States Sue EPA Over Methane Emissions Rule

Thirteen U.S. states are suing the Obama administration over a new U.S. Environmental Protection Agency (EPA) rule limiting methane emissions at oil and natural gas sites, The Hill reported Tuesday.

Alabama, Arizona, Kansas, Kentucky, Louisiana, Michigan, Montana, Ohio, Oklahoma, South Carolina and Wisconsin have joined West Virginia is suing over the rule. The Kentucky Energy and Environment Cabinet and North Carolina Department of Environmental Quality have also joined the lawsuit as well, The Hill reported.

Both Texas and North Dakota have challenged the EPA’s final rule.

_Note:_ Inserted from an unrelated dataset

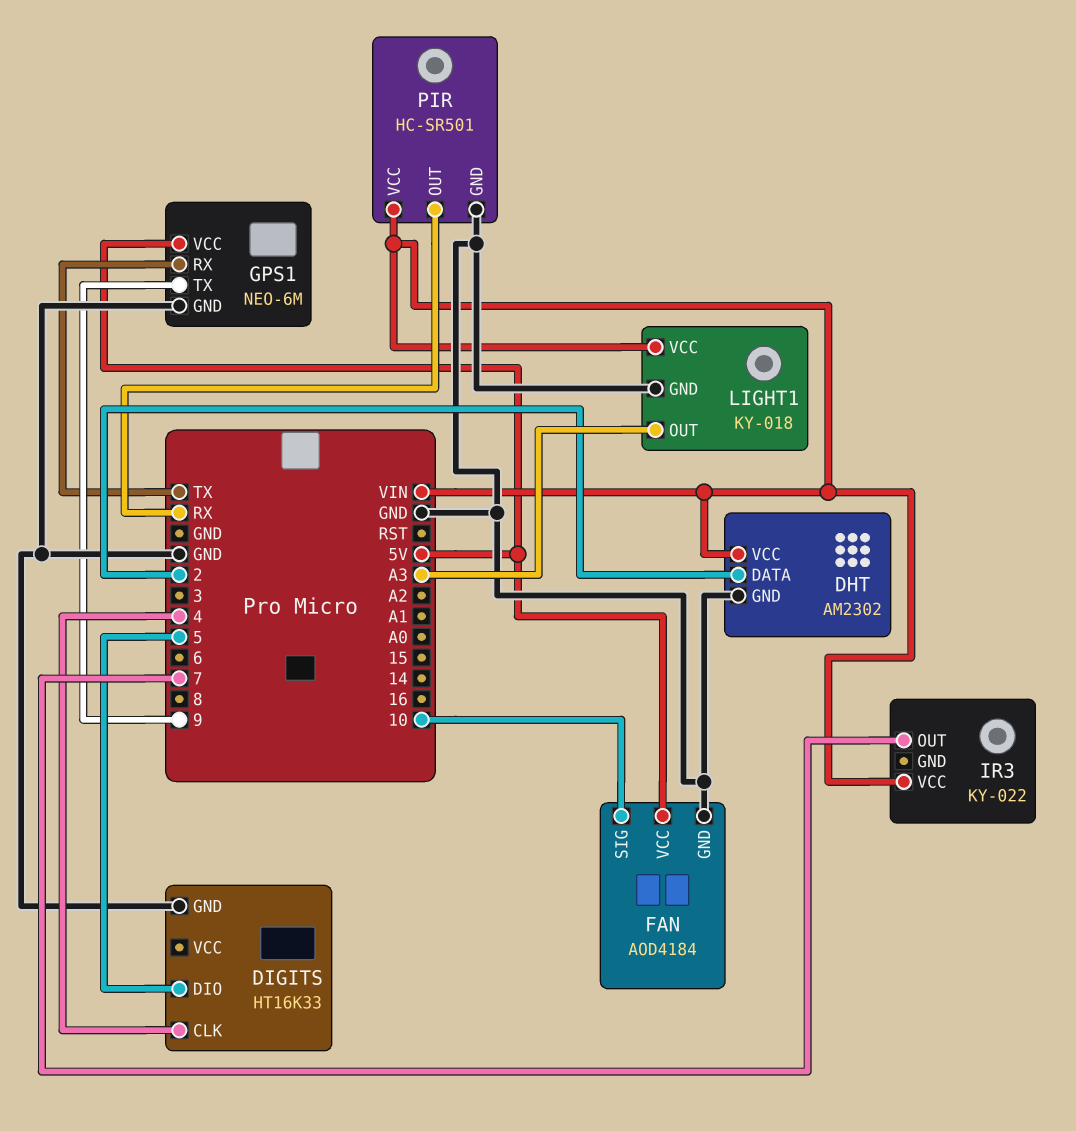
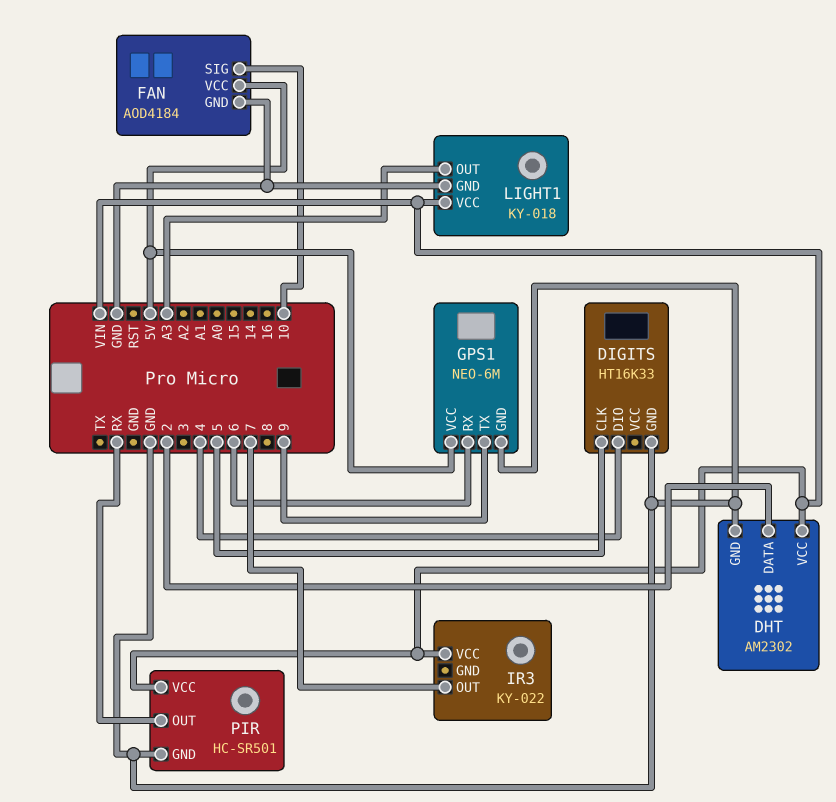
DIGITS pin CLK: 4 -> 5
DIGITS pin DIO: 5 -> 4
GPS1 pin RX: TX -> 6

The Independent Petroleum Producers Association of American (IPAA) has also filed a petition in the D.C. Circuit Court of Appeals challenging EPA’s regulations under the Clean Air Act, IPAA spokesperson Neal Kirby told Rigzone.

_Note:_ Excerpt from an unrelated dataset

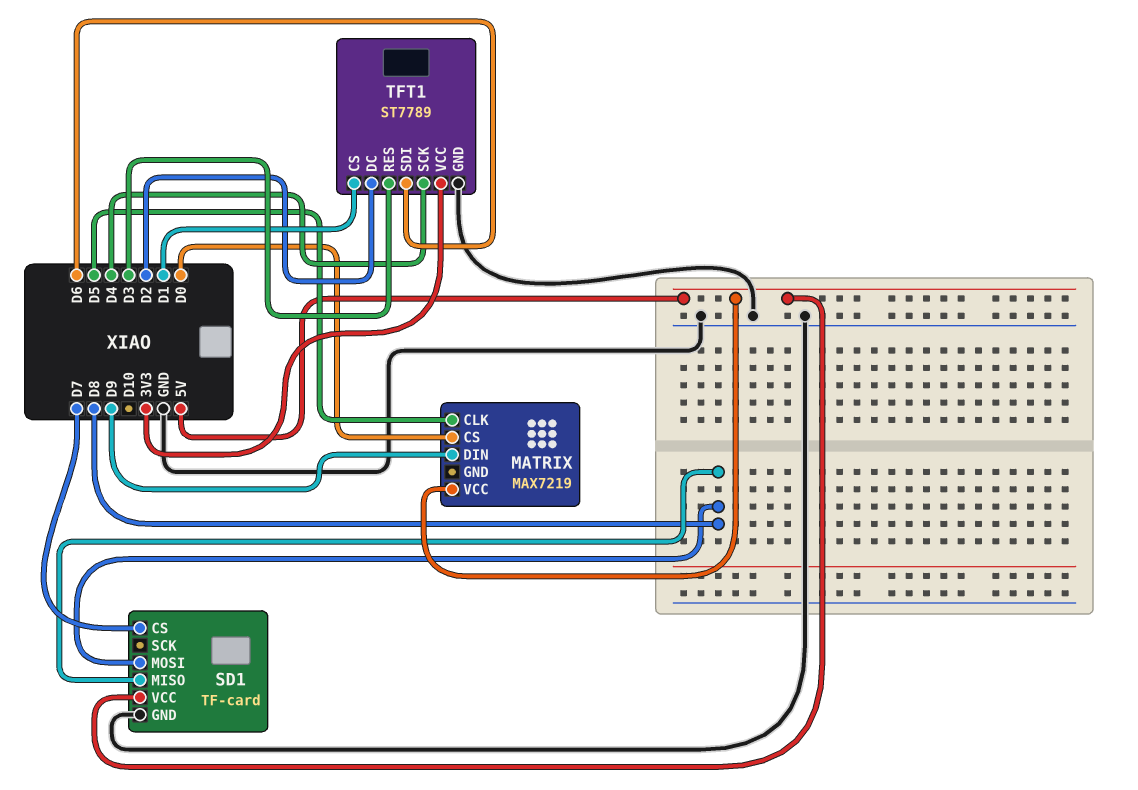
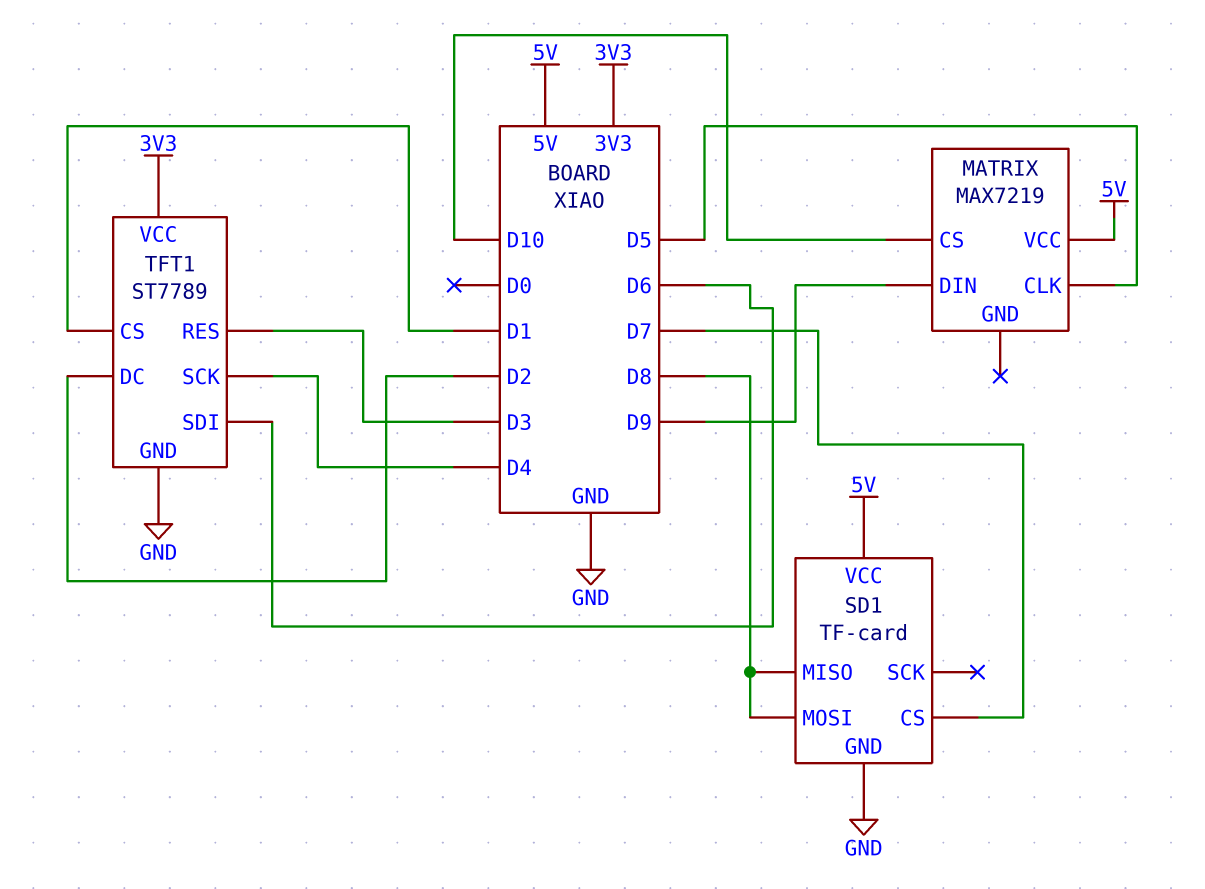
MATRIX pin CS: D0 -> D10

“Independent producers do not believe EPA has demonstrated their authority under the Clean Air Act to regulate methane from the oil and natural gas sector,” Kirby stated. “Additionally, we believe certain regulations are not cost-effective and are arbitrary and capricious.”

Energy industry groups previously have called EPA’s new regulations costly and unnecessary, saying that the oil and gas industry already reduced methane emissions through improvement in exploration and production methods.

IPAA and other U.S. energy industry groups have called on the EPA to work with industry on EPA’s proposed Information Collection Request (ICR) for oil and gas facilities. The ICR is part of the new rule on methane emissions, unveiled by the EPA earlier this year to reduce emissions from oil and gas operations.

IPAA, the American Exploration & Production Council and 47 other U.S. oil and gas trade associations reported Tuesday that they have submitted comments to the EPA, outlining their concerns over the proposed ICR. The groups stated that EPA needs a better understanding of the industry, including the declining nature of oil and gas wells. The groups pointed to comments by EPA Administrator Gina McCarthy at this year’s IHS CERAWeek Conference, who stated that EPA is still learning the oil and gas industry because it’s an industry that EPA has not previously regulated, as evidence of EPA’s need for greater understanding of the industry. EPA also needs to learn from existing agency resources and resources that are publicly available from state agencies, the groups said in an Aug. 2 press statement.

While the ICR process can provide EPA with the understanding it needs to be a fair and effective regulator, its current form creates additional paperwork for companies to produce to EPA and adds unnecessary burdens on companies’ technical teams to prepare and submit rushed comments under enormous time constraints, the groups said in the press release.